Der Magier runzelte die Stirn. »Es gibt keine Sitte und kein Gesetz, die mich daran hindern. Oder Euch.« »Dann sollten wir sie befragen.«
Achati lächelte. »Wir machen es auf Eure Weise? Warum nicht?« Er lachte leise. »Wenn Ihr nichts dagegen habt, würde ich gern zusehen und von Euch lernen. Ich wüsste nicht, welche Fragen ich stellen müsste, die einen Sklaven dazu bringen könnten, uns mehr zu erzählen, als er will.«
»Es gibt dabei eigentlich keine Tricks«, versicherte ihm Dannyl.
»Welchen Sklaven wollt Ihr als ersten befragen?«
»Diesen Mann und jeden, der Lorkin und Tyvara gesehen hat. Und vor allem die Sklavin, die sie gesehen hat und dachte, sie könnten die Leute sein, vor denen man sie gewarnt hatte.« Dannyl zog sein Notizbuch heraus und betrachtete den Sklavenmeister. »Und ich brauche ein Zimmer – nichts Vornehmes –, wo ich sie allein befragen kann, ohne dass andere unsere Gespräche belauschen können.«
Der Mann blickte unsicher zwischen Dannyl und Achati hin und her.
»Veranlasse es«, befahl Achati. Als der Mann davoneilte, drehte der sachakanische Magier sich mit einem schiefen Lächeln zu Dannyl um. »Ihr müsst lernen, Eure Bitten wie Befehle zu formulieren, Botschafter Dannyl.«
»Ihr habt hier die größere Autorität«, erwiderte Dannyl. »Und ich bin ein Fremdländer. Es wäre unhöflich von mir, mir die Befehlsgewalt anzumaßen.«
Achati musterte ihn nachdenklich, dann zuckte er die Achseln. »Da habt Ihr wahrscheinlich recht.«
Der Sklavenmeister kehrte zurück und führte sie dann in einen kleinen Raum im Haus, der nach Getreide roch. Der Boden war bedeckt mit feinem Staub, durch den sich die Rillen eines Besens zogen. Staubflöckchen hingen in den Sonnenstrahlen, die durch ein hohes Fenster hereinfielen. Unter das Fenster hatte man zwei Stühle gestellt.

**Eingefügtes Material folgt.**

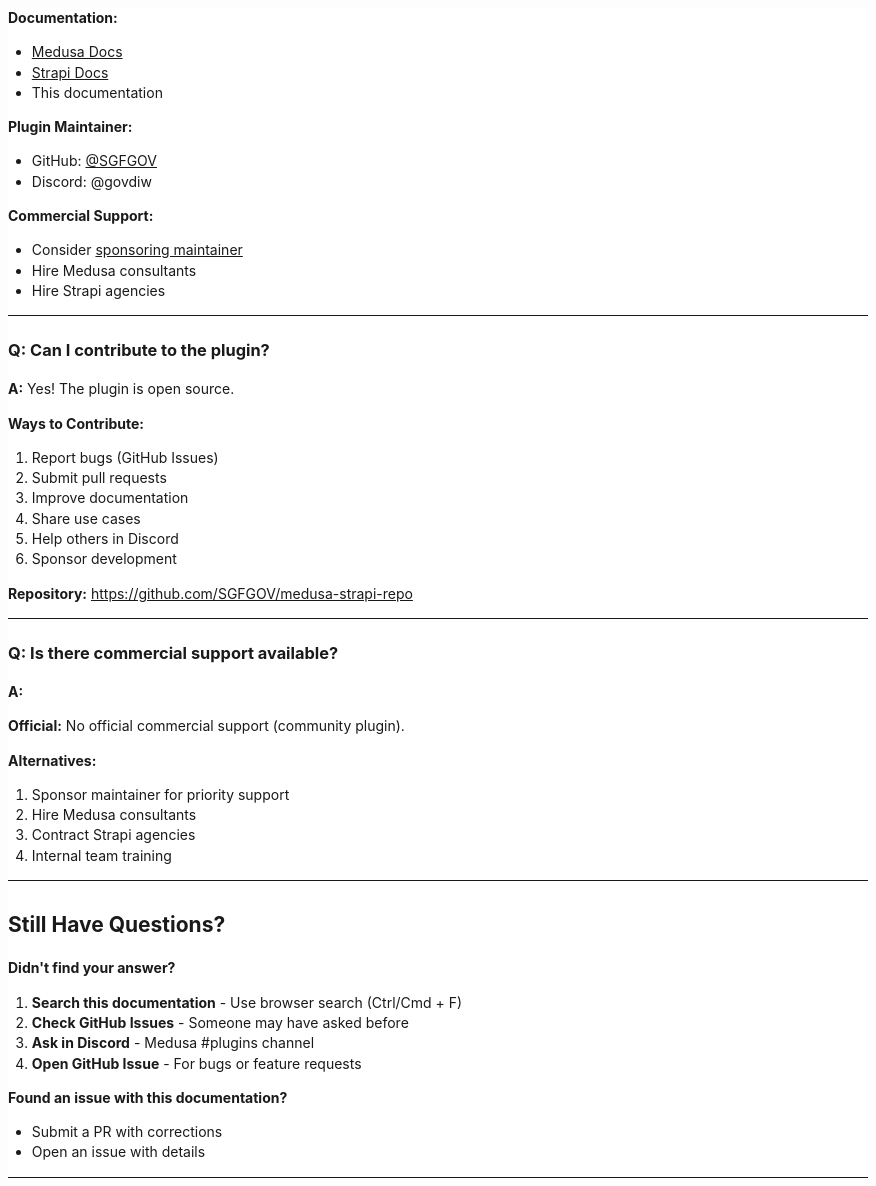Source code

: **Documentation:**
- [Medusa Docs](https://docs.medusajs.com/v1/)
- [Strapi Docs](https://docs.strapi.io/)
- This documentation

**Plugin Maintainer:**
- GitHub: [@SGFGOV](https://github.com/SGFGOV)
- Discord: @govdiw

**Commercial Support:**
- Consider [sponsoring maintainer](https://github.com/sponsors/SGFGOV)
- Hire Medusa consultants
- Hire Strapi agencies

---

### Q: Can I contribute to the plugin?

**A:** Yes! The plugin is open source.

**Ways to Contribute:**
1. Report bugs (GitHub Issues)
2. Submit pull requests
3. Improve documentation
4. Share use cases
5. Help others in Discord
6. Sponsor development

**Repository:** https://github.com/SGFGOV/medusa-strapi-repo

---

### Q: Is there commercial support available?

**A:**

**Official:** No official commercial support (community plugin).

**Alternatives:**
1. Sponsor maintainer for priority support
2. Hire Medusa consultants
3. Contract Strapi agencies
4. Internal team training

---

## Still Have Questions?

**Didn't find your answer?**

1. **Search this documentation** - Use browser search (Ctrl/Cmd + F)
2. **Check GitHub Issues** - Someone may have asked before
3. **Ask in Discord** - Medusa #plugins channel
4. **Open GitHub Issue** - For bugs or feature requests

**Found an issue with this documentation?**
- Submit a PR with corrections
- Open an issue with details

---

»Nun, es ist definitiv nicht vornehm«, bemerkte Achati, der sich nicht die Mühe machte, seine Erheiterung zu verbergen.
»Was würdet Ihr denn vorschlagen, wo wir sie befragen sollen?«, fragte Dannyl.

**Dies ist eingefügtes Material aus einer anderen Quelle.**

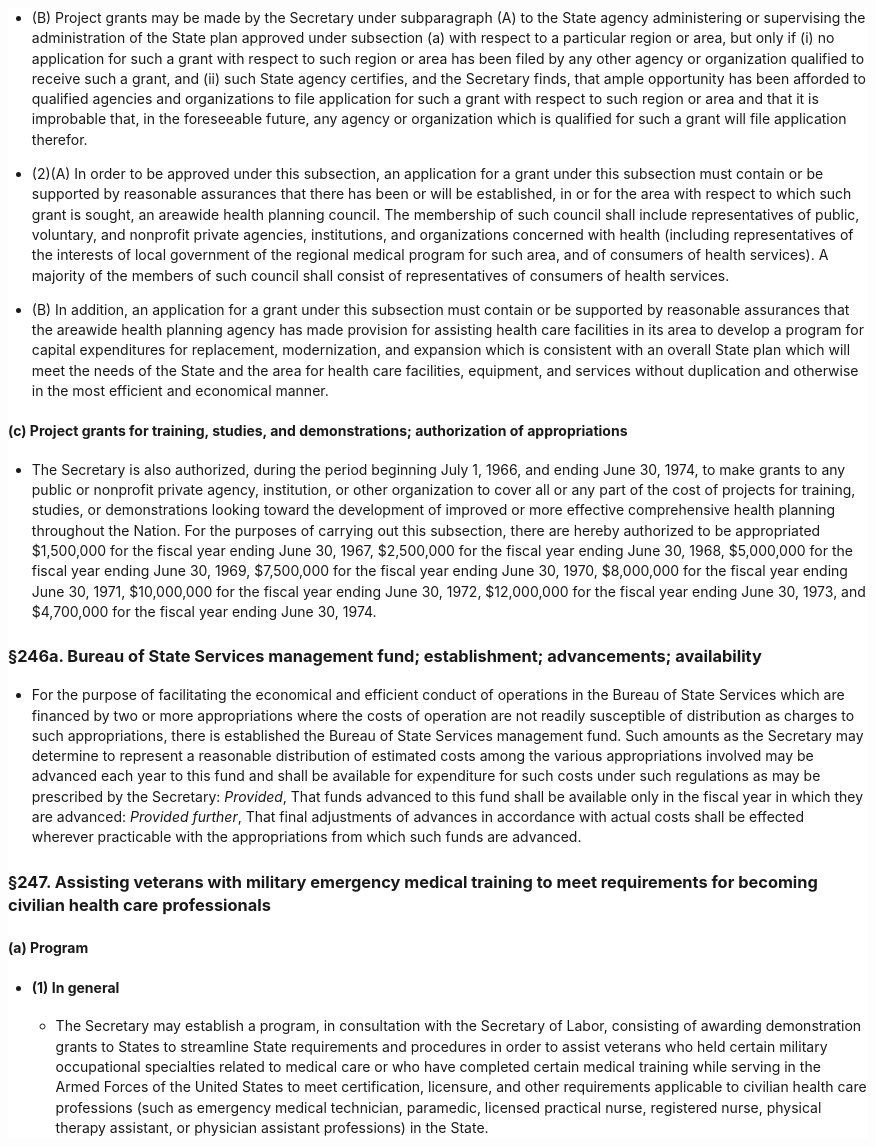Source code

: * (B) Project grants may be made by the Secretary under subparagraph (A) to the State agency administering or supervising the administration of the State plan approved under subsection (a) with respect to a particular region or area, but only if (i) no application for such a grant with respect to such region or area has been filed by any other agency or organization qualified to receive such a grant, and (ii) such State agency certifies, and the Secretary finds, that ample opportunity has been afforded to qualified agencies and organizations to file application for such a grant with respect to such region or area and that it is improbable that, in the foreseeable future, any agency or organization which is qualified for such a grant will file application therefor.

* (2)(A) In order to be approved under this subsection, an application for a grant under this subsection must contain or be supported by reasonable assurances that there has been or will be established, in or for the area with respect to which such grant is sought, an areawide health planning council. The membership of such council shall include representatives of public, voluntary, and nonprofit private agencies, institutions, and organizations concerned with health (including representatives of the interests of local government of the regional medical program for such area, and of consumers of health services). A majority of the members of such council shall consist of representatives of consumers of health services.

* (B) In addition, an application for a grant under this subsection must contain or be supported by reasonable assurances that the areawide health planning agency has made provision for assisting health care facilities in its area to develop a program for capital expenditures for replacement, modernization, and expansion which is consistent with an overall State plan which will meet the needs of the State and the area for health care facilities, equipment, and services without duplication and otherwise in the most efficient and economical manner.

#### (c) Project grants for training, studies, and demonstrations; authorization of appropriations
* The Secretary is also authorized, during the period beginning July 1, 1966, and ending June 30, 1974, to make grants to any public or nonprofit private agency, institution, or other organization to cover all or any part of the cost of projects for training, studies, or demonstrations looking toward the development of improved or more effective comprehensive health planning throughout the Nation. For the purposes of carrying out this subsection, there are hereby authorized to be appropriated $1,500,000 for the fiscal year ending June 30, 1967, $2,500,000 for the fiscal year ending June 30, 1968, $5,000,000 for the fiscal year ending June 30, 1969, $7,500,000 for the fiscal year ending June 30, 1970, $8,000,000 for the fiscal year ending June 30, 1971, $10,000,000 for the fiscal year ending June 30, 1972, $12,000,000 for the fiscal year ending June 30, 1973, and $4,700,000 for the fiscal year ending June 30, 1974.

### §246a. Bureau of State Services management fund; establishment; advancements; availability
* For the purpose of facilitating the economical and efficient conduct of operations in the Bureau of State Services which are financed by two or more appropriations where the costs of operation are not readily susceptible of distribution as charges to such appropriations, there is established the Bureau of State Services management fund. Such amounts as the Secretary may determine to represent a reasonable distribution of estimated costs among the various appropriations involved may be advanced each year to this fund and shall be available for expenditure for such costs under such regulations as may be prescribed by the Secretary: _Provided_, That funds advanced to this fund shall be available only in the fiscal year in which they are advanced: _Provided further_, That final adjustments of advances in accordance with actual costs shall be effected wherever practicable with the appropriations from which such funds are advanced.

### §247. Assisting veterans with military emergency medical training to meet requirements for becoming civilian health care professionals
#### (a) Program
* #### (1) In general
  * The Secretary may establish a program, in consultation with the Secretary of Labor, consisting of awarding demonstration grants to States to streamline State requirements and procedures in order to assist veterans who held certain military occupational specialties related to medical care or who have completed certain medical training while serving in the Armed Forces of the United States to meet certification, licensure, and other requirements applicable to civilian health care professions (such as emergency medical technician, paramedic, licensed practical nurse, registered nurse, physical therapy assistant, or physician assistant professions) in the State.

Achati seufzte. »Ich schätze, es wäre anmaßend, wenn wir sie in Tikakos Herrenzimmer befragten, und Gästezimmer würden allzu deutlich machen, dass wir hier nichts zu sagen haben. Nein, ich nehme an, dies ist ein passender Ort.« Er ging zu einem der Stühle und setzte sich.